11:15 AM - 11:30 AM
[SIT06-09] Metal-silicate partitioning of chlorine in a magma ocean: Implications for the origin of chlorine depletion on Earth.
Keywords:Earth, Chlorine, Magma ocean
In this study, we investigated the effect of pressure and temperature on the metal-silicate partition coefficient of chlorine in order to estimate the core-mantle partitioning of chlorine. Starting materials were a mixture of high-purity oxides (SiO2, Al2O3, CaO, MgO, FeO), metallic iron, and iron sulfide. Chemical compositions in the silicate portion match those of CI- or EH-chondrites. Chlorine was added to the mixture as FeCl2. The starting materials were encapsulated into either a graphite capsule or a single-crystal MgO capsule. The experiments were performed at 4 - 23 GPa and 1923 - 2673 K using multi-anvil presses at the University of Tokyo and Ehime University. The elemental compositions of recovered samples were analyzed with wavelength-dispersive electron microprobe (WDS-EPMA) and secondary ion mass spectrometry (SIMS).
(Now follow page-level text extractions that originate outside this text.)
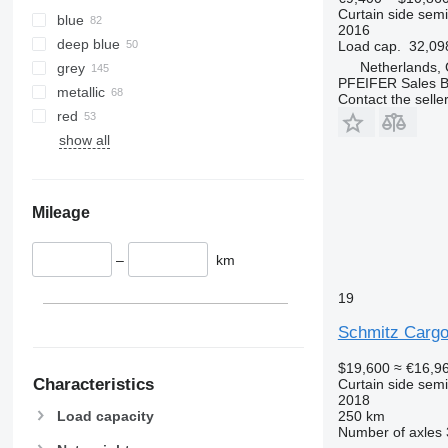
Curtain side semi-
blue
2016
deep blue
Load cap.
32,09
Netherlands,
grey
PFEIFER Sales 
metallic
Contact the selle
red
show all
Mileage
–
km
19
Schmitz Cargo
$19,600
≈ €16,9
Characteristics
Curtain side semi-
2018
250 km
Load capacity
Number of axles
Our experimental results show that (1) chlorine is highly lithophile, (2) becomes more siderophile with increasing temperature, and lithophile with increasing pressure. Based on the experimental results and thermodynamic consideration, we estimated the metal-silicate partitioning coefficient of chlorine at the base of a magma ocean. The P-T conditions at the base of a magma ocean were estimated from the peridotite melting curve. Calculation results show that the metal-silicate partition coefficients of chlorine at the base of a magma ocean are much lower than the required value for explaining terrestrial missing chlorine. This result strongly suggests that Earth’s core is unlikely to account for terrestrial missing chlorine. Given that the fluid-melt partition coefficient of chlorine is above the unity [e.g., 2], chlorine may have been partitioned into primordial ocean. If this is the case, terrestrial missing chlorine may require an extensive loss of primordial ocean during the planetary accretion phase.
 Sharp, Z. D. & Draper, D. S. (2013) Earth Planet. Sci. Lett. 369-370, 71-77.
 Metrich, N. et al. (2001) Journal of Petrology 42, 1471-1490.